#### [What you will do]
What you write must match, character for character, the lines from the one with "right hip: (406, 217)" down to the one with "left hip: (385, 113)" in the listing below, minus its pictures.

#### [Source records]

----

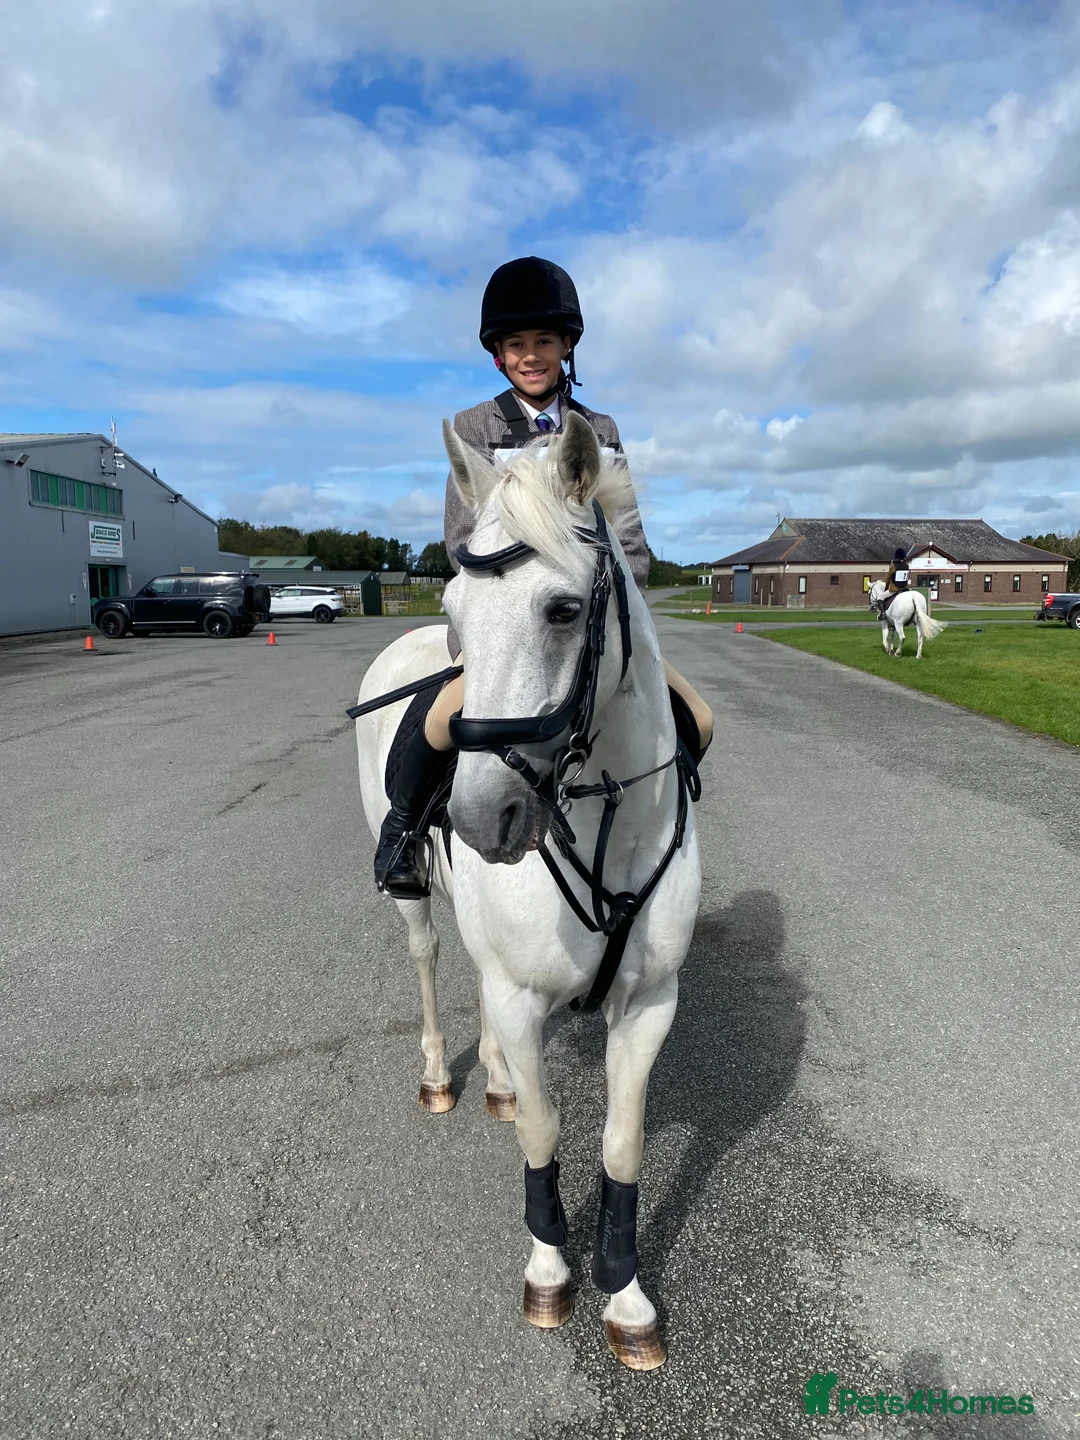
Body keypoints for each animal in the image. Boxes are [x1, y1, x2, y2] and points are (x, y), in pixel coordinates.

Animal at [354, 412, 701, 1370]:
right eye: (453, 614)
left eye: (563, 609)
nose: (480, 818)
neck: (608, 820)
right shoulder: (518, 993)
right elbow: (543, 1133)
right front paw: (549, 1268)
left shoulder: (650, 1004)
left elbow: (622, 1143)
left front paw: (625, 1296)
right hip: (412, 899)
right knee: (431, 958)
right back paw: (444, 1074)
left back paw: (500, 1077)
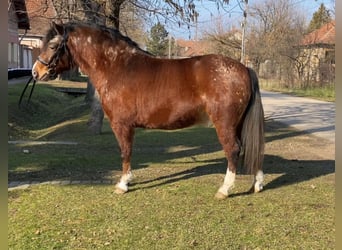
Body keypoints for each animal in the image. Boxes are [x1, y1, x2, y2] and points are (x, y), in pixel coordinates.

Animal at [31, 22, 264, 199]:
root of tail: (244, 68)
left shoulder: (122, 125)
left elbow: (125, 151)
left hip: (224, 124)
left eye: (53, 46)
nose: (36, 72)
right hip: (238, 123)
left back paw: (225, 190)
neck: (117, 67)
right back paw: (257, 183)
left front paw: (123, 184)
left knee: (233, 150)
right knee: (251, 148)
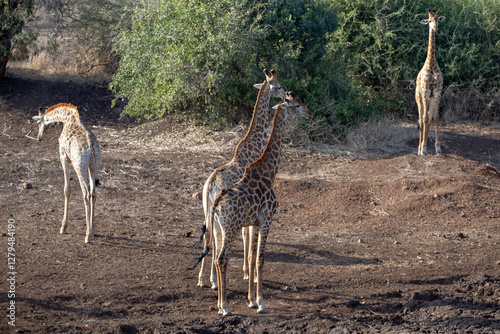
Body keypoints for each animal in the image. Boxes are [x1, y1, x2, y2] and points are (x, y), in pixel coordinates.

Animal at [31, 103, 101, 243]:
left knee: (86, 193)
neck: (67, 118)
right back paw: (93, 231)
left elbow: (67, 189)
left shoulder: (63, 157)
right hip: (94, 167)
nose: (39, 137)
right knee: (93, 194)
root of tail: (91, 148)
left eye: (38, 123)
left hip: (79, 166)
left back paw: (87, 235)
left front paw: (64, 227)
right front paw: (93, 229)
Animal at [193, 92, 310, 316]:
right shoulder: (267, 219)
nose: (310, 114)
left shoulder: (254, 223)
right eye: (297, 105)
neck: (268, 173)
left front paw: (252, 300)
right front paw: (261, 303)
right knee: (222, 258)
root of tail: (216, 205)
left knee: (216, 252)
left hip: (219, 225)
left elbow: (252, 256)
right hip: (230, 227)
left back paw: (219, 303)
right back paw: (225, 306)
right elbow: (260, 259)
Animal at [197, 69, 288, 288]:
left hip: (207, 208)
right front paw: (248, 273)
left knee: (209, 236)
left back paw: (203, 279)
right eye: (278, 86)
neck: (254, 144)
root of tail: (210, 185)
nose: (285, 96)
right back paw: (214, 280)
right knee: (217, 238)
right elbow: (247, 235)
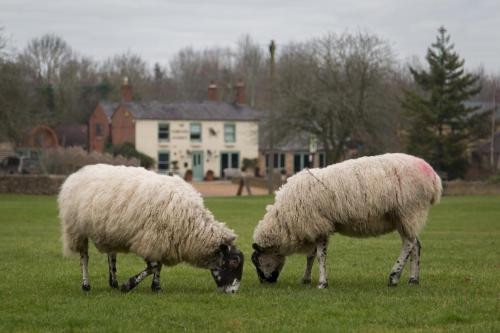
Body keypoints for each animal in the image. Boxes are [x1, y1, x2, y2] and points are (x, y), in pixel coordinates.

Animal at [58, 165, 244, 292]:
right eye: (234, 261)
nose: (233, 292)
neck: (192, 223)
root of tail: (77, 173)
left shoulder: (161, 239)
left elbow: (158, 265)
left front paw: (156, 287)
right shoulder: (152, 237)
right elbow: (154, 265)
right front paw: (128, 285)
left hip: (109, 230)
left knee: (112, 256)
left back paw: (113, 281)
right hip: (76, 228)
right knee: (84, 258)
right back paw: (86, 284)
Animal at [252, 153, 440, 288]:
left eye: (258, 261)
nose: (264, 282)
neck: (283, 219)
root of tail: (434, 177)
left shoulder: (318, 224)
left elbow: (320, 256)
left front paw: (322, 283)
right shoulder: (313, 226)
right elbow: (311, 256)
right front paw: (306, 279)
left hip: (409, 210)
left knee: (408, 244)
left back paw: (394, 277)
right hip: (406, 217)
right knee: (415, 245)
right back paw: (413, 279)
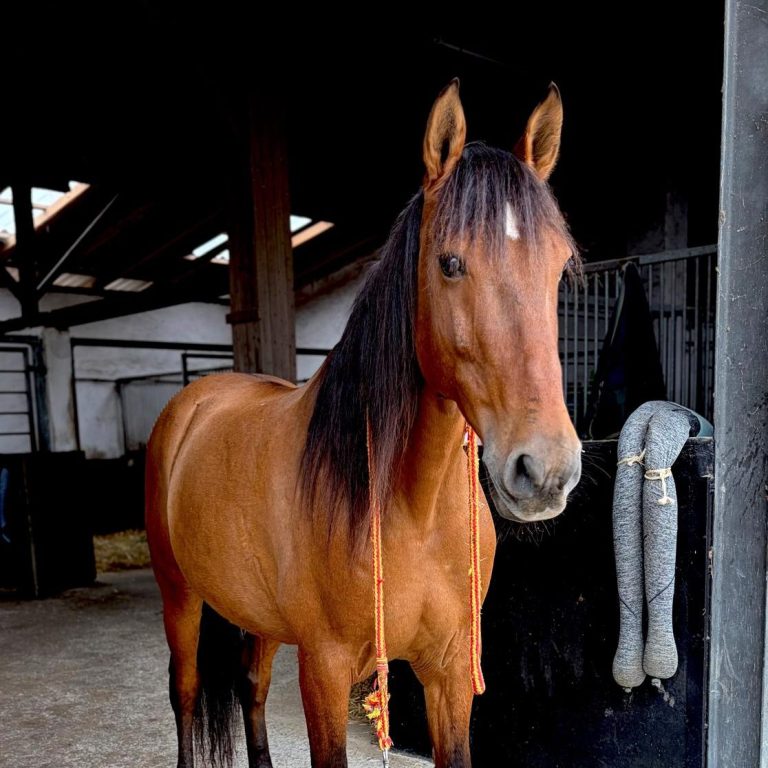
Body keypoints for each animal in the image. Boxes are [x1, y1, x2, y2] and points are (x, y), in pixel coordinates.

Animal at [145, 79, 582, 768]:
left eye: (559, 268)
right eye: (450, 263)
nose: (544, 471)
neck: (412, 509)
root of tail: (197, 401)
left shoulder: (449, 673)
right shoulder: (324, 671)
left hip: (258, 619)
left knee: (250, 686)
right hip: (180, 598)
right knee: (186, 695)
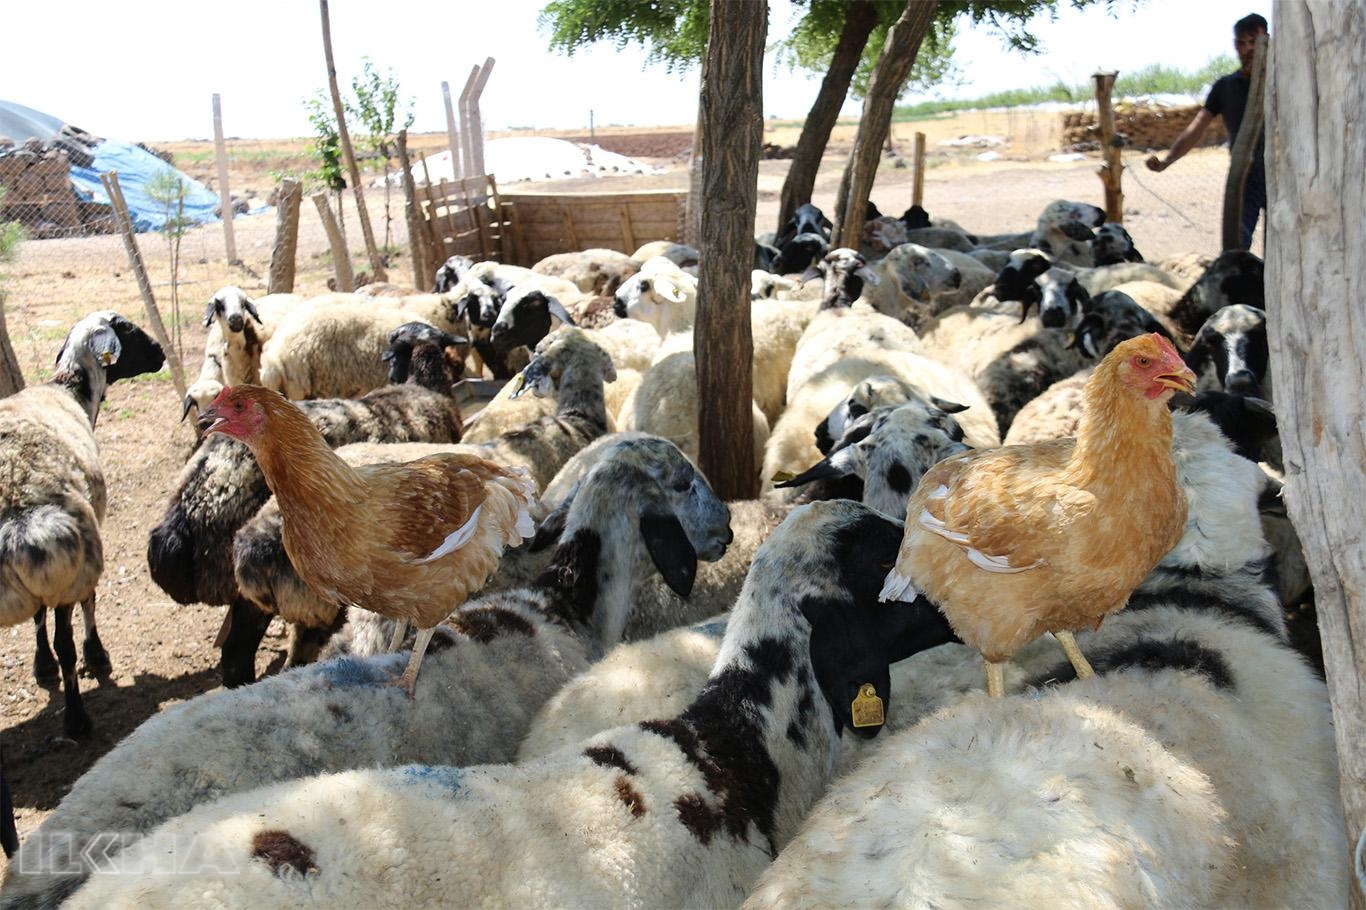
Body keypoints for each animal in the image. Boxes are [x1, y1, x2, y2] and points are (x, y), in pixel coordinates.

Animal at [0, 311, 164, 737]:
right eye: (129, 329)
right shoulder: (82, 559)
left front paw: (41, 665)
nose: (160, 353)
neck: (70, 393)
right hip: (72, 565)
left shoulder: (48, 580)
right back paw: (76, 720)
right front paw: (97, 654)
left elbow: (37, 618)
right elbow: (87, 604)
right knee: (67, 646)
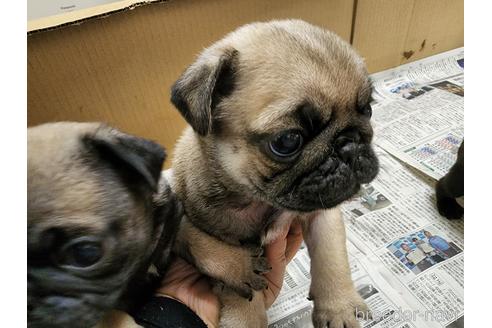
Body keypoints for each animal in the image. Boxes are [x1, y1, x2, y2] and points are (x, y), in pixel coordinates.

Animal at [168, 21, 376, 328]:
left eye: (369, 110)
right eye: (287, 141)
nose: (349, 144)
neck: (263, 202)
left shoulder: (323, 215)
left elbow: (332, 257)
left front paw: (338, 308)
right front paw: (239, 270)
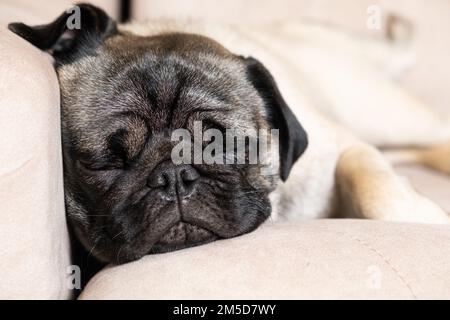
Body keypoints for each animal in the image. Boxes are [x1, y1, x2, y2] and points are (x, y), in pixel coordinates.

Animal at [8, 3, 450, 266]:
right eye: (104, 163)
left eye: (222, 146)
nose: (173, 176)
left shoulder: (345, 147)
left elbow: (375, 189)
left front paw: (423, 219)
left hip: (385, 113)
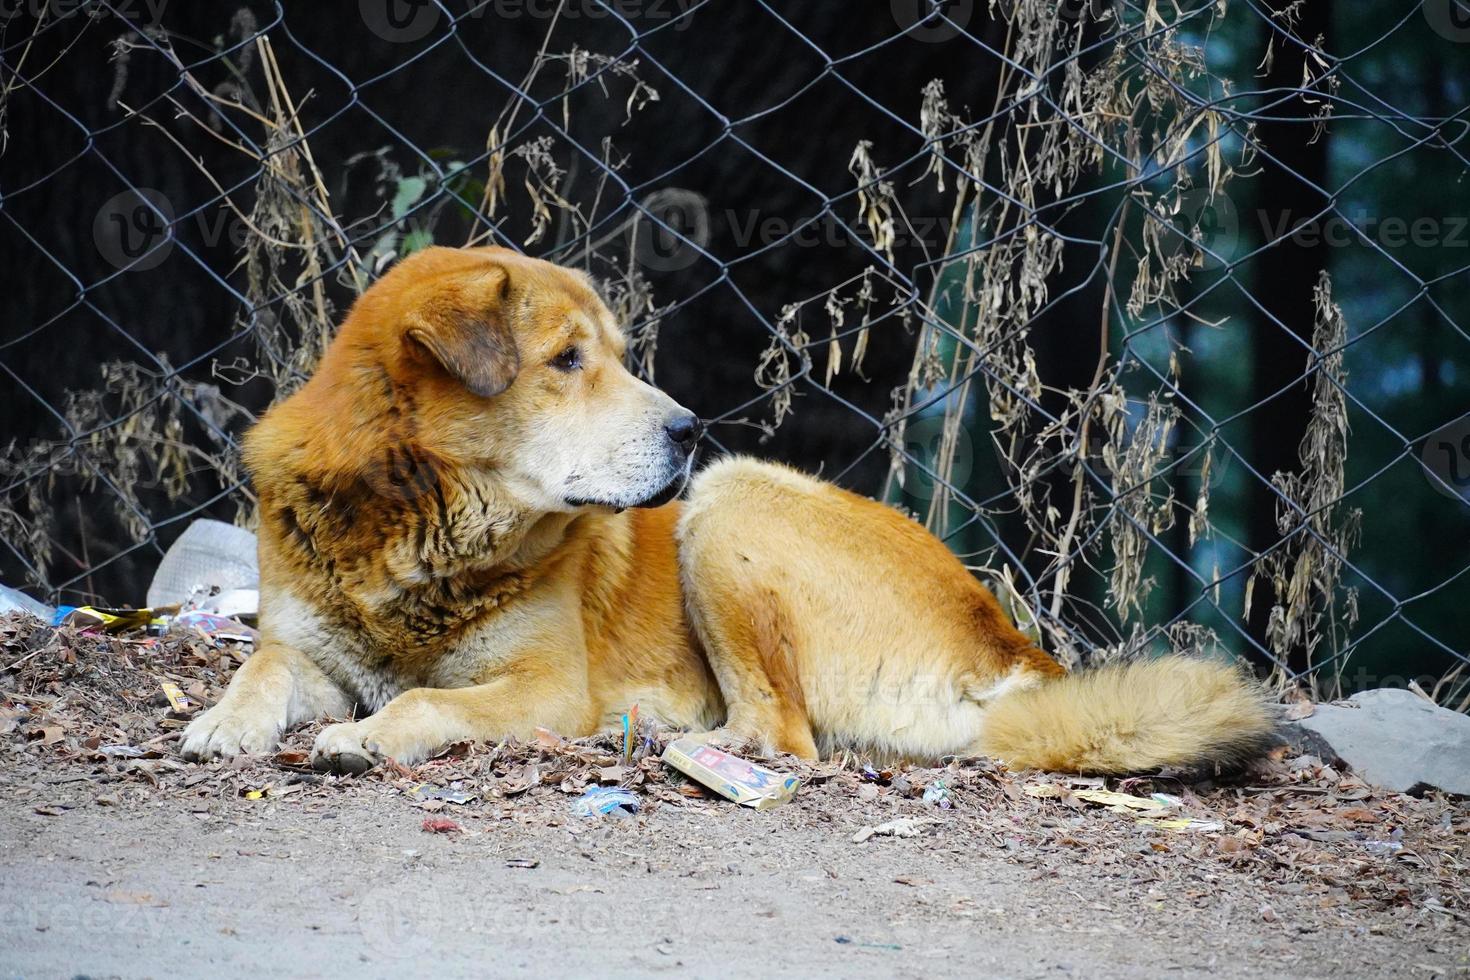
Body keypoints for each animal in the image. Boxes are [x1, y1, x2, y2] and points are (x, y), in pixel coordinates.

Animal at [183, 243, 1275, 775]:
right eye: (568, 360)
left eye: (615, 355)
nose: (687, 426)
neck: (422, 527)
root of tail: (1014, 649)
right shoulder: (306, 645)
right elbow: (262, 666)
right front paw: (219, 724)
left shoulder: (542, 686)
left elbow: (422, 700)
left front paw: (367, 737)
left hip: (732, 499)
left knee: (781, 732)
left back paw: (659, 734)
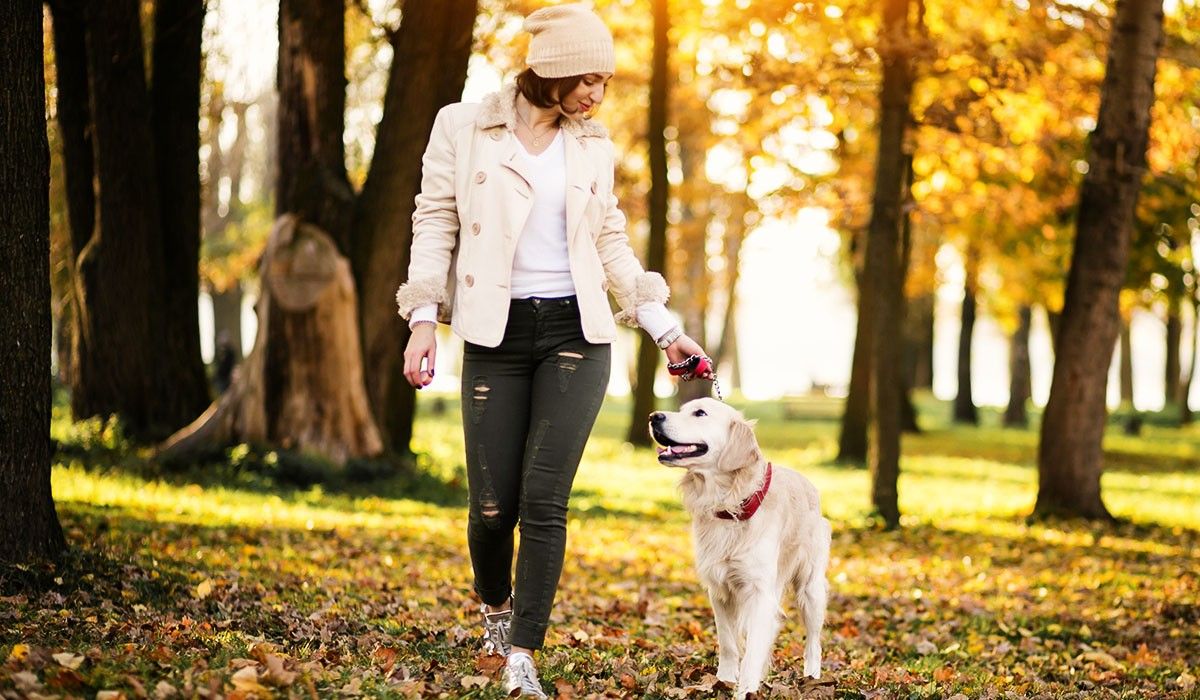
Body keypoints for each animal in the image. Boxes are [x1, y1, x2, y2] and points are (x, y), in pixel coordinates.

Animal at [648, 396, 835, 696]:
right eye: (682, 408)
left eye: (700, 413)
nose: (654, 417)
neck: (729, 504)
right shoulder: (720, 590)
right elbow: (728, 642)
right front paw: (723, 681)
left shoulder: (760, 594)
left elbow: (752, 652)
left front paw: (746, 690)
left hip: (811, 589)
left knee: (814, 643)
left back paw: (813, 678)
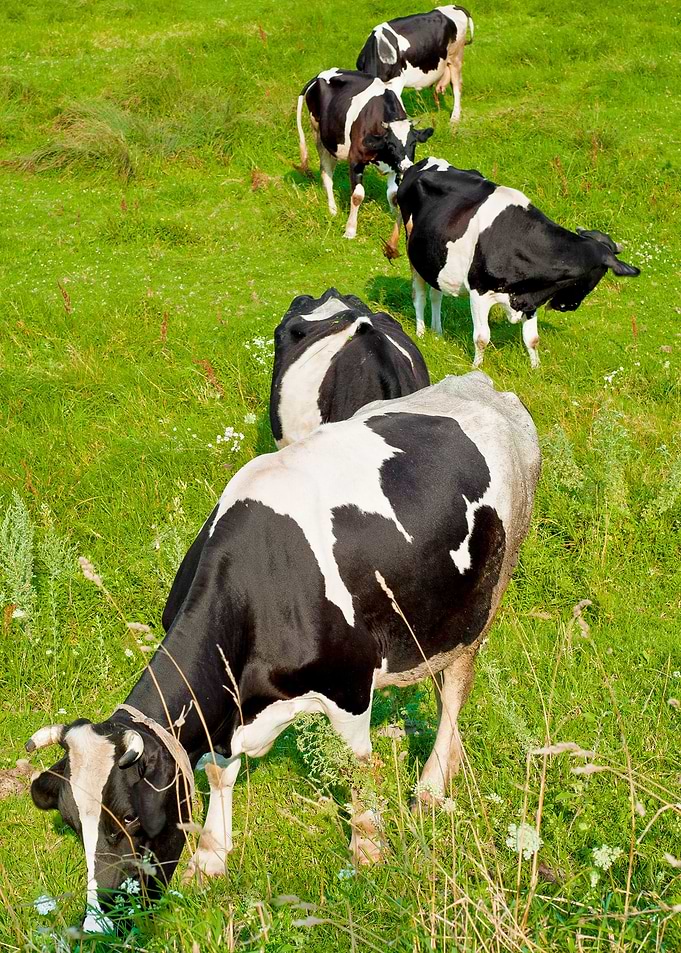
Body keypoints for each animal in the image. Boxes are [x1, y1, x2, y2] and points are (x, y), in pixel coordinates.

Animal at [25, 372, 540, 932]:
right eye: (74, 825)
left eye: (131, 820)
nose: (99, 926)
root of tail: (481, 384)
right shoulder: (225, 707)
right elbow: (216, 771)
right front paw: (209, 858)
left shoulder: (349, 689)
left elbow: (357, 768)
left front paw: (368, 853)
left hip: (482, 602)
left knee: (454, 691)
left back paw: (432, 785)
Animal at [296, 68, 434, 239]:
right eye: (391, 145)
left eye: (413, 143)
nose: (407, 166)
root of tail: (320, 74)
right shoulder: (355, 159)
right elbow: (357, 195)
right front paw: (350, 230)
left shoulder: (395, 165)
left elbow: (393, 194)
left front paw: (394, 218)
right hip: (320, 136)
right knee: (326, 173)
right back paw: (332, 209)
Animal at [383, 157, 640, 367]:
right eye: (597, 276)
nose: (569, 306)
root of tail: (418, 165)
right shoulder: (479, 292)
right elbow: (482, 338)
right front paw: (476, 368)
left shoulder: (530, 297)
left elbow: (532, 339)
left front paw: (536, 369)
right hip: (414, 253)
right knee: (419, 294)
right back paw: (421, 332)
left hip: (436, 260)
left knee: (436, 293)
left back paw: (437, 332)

----

#### [Task solution]
right hip: (406, 217)
right knee: (415, 245)
right back paw: (413, 279)
Body keypoints for each animal in the image. Boxes are [x1, y1, x2, y2] and points are (x, y), in pixel coordinates.

Animal at [145, 79, 582, 768]:
left eye: (559, 268)
right eye: (450, 263)
nose: (544, 471)
neck: (412, 509)
root of tail: (197, 401)
left shoulder: (449, 673)
right shoulder: (324, 671)
left hip: (258, 619)
left knee: (250, 686)
right hip: (180, 598)
right knee: (186, 695)
Body keypoints for each animal in the image. Boxes are [x1, y1, x2, y2] and points are (x, y), in pixel coordinates.

Animal at [0, 311, 164, 737]:
right eye: (129, 329)
right shoulder: (82, 559)
left front paw: (41, 665)
nose: (160, 353)
neck: (70, 393)
right hip: (72, 565)
left shoulder: (48, 580)
right back paw: (76, 720)
right front paw: (97, 654)
left elbow: (37, 618)
right elbow: (87, 604)
right knee: (67, 646)
Body keypoints for each animal in the image. Boxes are [x1, y1, x2, y2] and points are (x, y), in pixel coordinates.

Animal at [168, 21, 376, 328]:
left eye: (369, 110)
right eye: (287, 141)
nose: (349, 144)
neck: (263, 202)
left shoulder: (323, 215)
left elbow: (332, 257)
left front paw: (338, 308)
right front paw: (239, 270)
Body keypoints for each animal in the image. Boxes are [x1, y1, x2, y2] and points are (x, y), in pixel coordinates.

Animal at [8, 3, 450, 266]:
right eye: (104, 163)
left eye: (222, 146)
nose: (173, 176)
left shoulder: (345, 147)
left elbow: (375, 189)
left front paw: (423, 219)
left hip: (385, 113)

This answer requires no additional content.